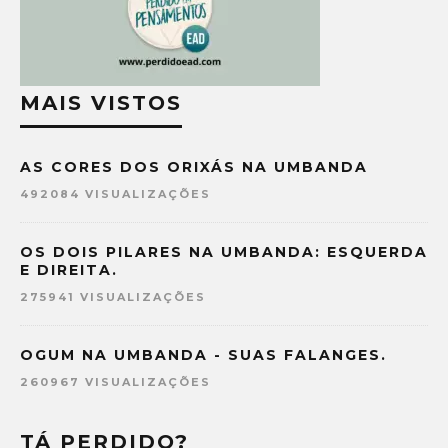
MAIS VISTOS
AS CORES DOS ORIXÁS NA UMBANDA
492084 VISUALIZAÇÕES
OS DOIS PILARES NA UMBANDA: ESQUERDA
E DIREITA.
275941 VISUALIZAÇÕES
OGUM NA UMBANDA - SUAS FALANGES.
260967 VISUALIZAÇÕES
TÁ PERDIDO?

+++++

- _Problem_
Give again the text read from the row above, line by line and unchanged, leaving out the picture.

- _Solution below_
MAIS VISTOS
AS CORES DOS ORIXÁS NA UMBANDA
492084 VISUALIZAÇÕES
OS DOIS PILARES NA UMBANDA: ESQUERDA
E DIREITA.
275941 VISUALIZAÇÕES
OGUM NA UMBANDA - SUAS FALANGES.
260967 VISUALIZAÇÕES
TÁ PERDIDO?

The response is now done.